• EXERCISE MATERIALS
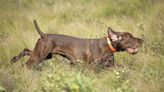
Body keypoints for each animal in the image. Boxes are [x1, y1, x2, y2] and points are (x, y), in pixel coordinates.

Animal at [10, 19, 143, 68]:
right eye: (130, 37)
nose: (142, 40)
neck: (108, 46)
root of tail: (44, 35)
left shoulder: (111, 65)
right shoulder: (91, 67)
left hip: (46, 55)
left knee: (26, 50)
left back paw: (14, 59)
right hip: (39, 56)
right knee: (27, 64)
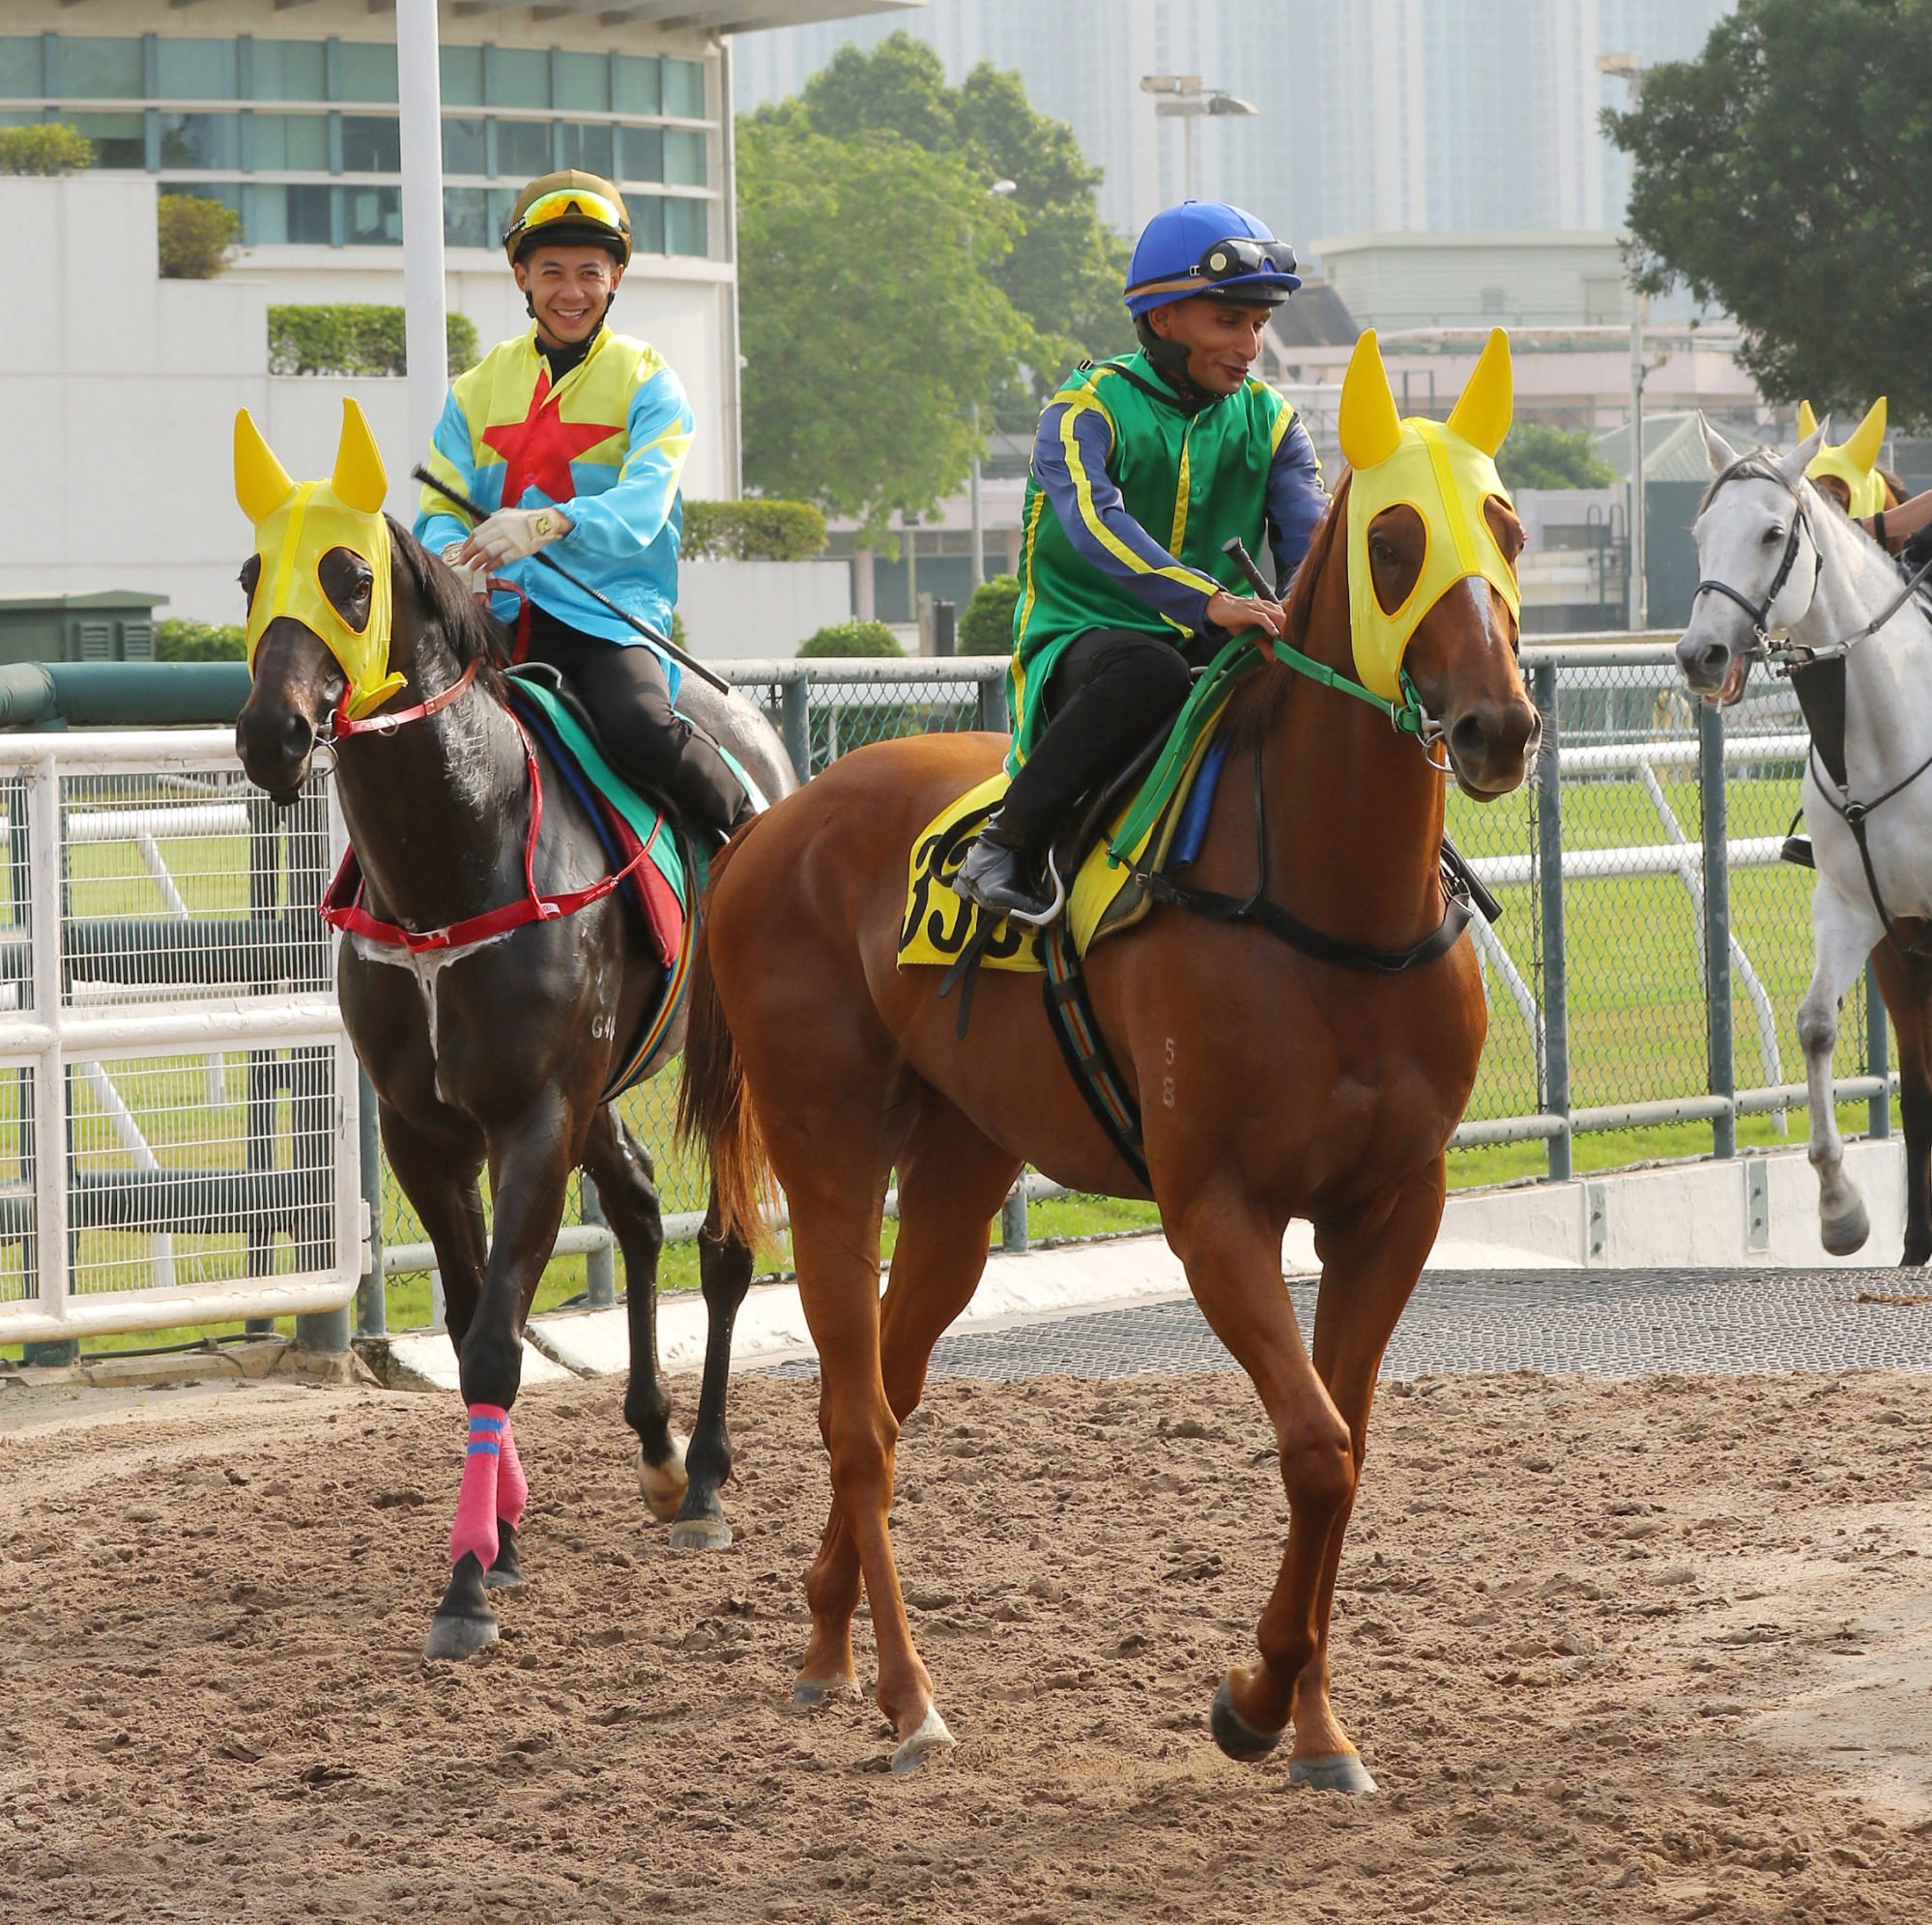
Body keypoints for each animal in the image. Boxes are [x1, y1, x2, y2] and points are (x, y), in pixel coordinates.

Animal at [233, 414, 792, 1662]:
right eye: (251, 575)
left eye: (349, 577)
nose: (269, 735)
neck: (457, 853)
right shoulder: (425, 1128)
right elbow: (465, 1314)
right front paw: (503, 1533)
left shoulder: (534, 1115)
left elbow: (495, 1336)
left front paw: (466, 1586)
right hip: (599, 1094)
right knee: (637, 1204)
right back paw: (657, 1449)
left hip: (724, 1070)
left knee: (725, 1244)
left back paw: (708, 1479)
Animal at [679, 338, 1538, 1786]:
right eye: (1392, 542)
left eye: (1506, 526)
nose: (1498, 728)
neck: (1327, 906)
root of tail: (767, 826)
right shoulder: (1216, 1209)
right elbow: (1314, 1447)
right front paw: (1252, 1701)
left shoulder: (1392, 1205)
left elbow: (1346, 1445)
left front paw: (1315, 1729)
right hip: (827, 1137)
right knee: (856, 1419)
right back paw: (907, 1698)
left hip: (962, 1164)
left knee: (891, 1389)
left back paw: (826, 1640)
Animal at [1677, 419, 1932, 1260]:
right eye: (1700, 534)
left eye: (1771, 532)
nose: (1700, 655)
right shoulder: (1857, 910)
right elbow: (1817, 1026)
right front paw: (1841, 1208)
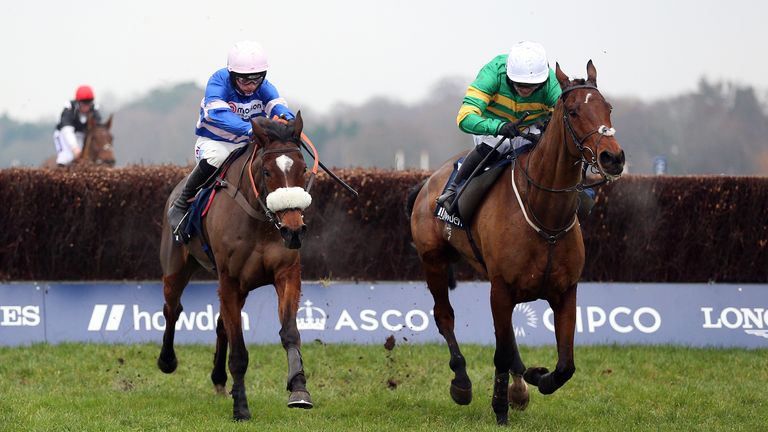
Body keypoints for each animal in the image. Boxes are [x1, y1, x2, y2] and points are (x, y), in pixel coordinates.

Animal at [159, 113, 316, 420]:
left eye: (303, 168)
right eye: (266, 172)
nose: (293, 230)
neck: (259, 220)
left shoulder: (286, 274)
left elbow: (290, 333)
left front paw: (299, 390)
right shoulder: (230, 280)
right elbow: (240, 353)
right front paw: (241, 408)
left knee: (222, 324)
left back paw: (219, 379)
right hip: (176, 267)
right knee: (172, 308)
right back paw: (167, 360)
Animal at [408, 61, 624, 426]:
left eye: (607, 108)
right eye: (574, 111)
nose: (613, 158)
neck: (546, 217)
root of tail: (427, 183)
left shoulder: (565, 291)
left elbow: (565, 365)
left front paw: (535, 379)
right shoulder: (502, 288)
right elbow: (500, 352)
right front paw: (500, 407)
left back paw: (520, 383)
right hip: (433, 260)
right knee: (445, 317)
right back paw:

• TASK DIRECTIONS
Only the lines from the top of the records through the line with "neck: (259, 220)" belong in the copy; write them out exactly, leaving out pictures.

• EXERCISE RESULT
Body keypoints for each animal in the image. Boxes are [x1, y1, x2, y2] and points are (x, y), in pixel coordinates.

Animal at [10, 19, 143, 68]:
right eye: (130, 37)
nose: (142, 40)
neck: (108, 46)
root of tail: (44, 35)
left shoulder: (111, 65)
right shoulder: (91, 67)
left hip: (46, 55)
left knee: (26, 50)
left back paw: (14, 59)
right hip: (39, 56)
right knee: (27, 64)
Body keypoints for each animal in the image. Boxes are [x1, y1, x2, y2] and points are (x, y), in pixel coordinates.

Animal at [233, 414, 792, 1662]:
right eye: (251, 575)
left eye: (349, 577)
nose: (269, 735)
neck: (457, 853)
right shoulder: (425, 1128)
right elbow: (465, 1314)
right front paw: (503, 1533)
left shoulder: (534, 1115)
left elbow: (495, 1336)
left front paw: (466, 1586)
right hip: (599, 1094)
right knee: (637, 1204)
right back paw: (657, 1449)
left hip: (724, 1070)
left knee: (725, 1244)
left back paw: (708, 1479)
Animal at [679, 338, 1538, 1786]:
right eye: (1392, 542)
left eye: (1506, 526)
nose: (1498, 728)
neck: (1327, 906)
root of tail: (767, 826)
right shoulder: (1216, 1209)
right elbow: (1314, 1447)
right front paw: (1252, 1701)
left shoulder: (1392, 1205)
left elbow: (1346, 1445)
left front paw: (1315, 1729)
right hip: (827, 1137)
right knee: (856, 1419)
right back paw: (907, 1698)
left hip: (962, 1164)
left knee: (891, 1389)
left back paw: (826, 1640)
Animal at [1677, 419, 1932, 1260]:
right eye: (1700, 534)
left eye: (1771, 532)
nose: (1700, 655)
right shoulder: (1857, 910)
right elbow: (1817, 1026)
right front paw: (1841, 1208)
Body keypoints for each animal in the image. Boxes are [x1, y1, x2, y2] and points are (x, y), in pixel coordinates.

Animal at [159, 113, 316, 420]:
left eye: (303, 168)
right eye: (266, 172)
nose: (293, 230)
neck: (259, 220)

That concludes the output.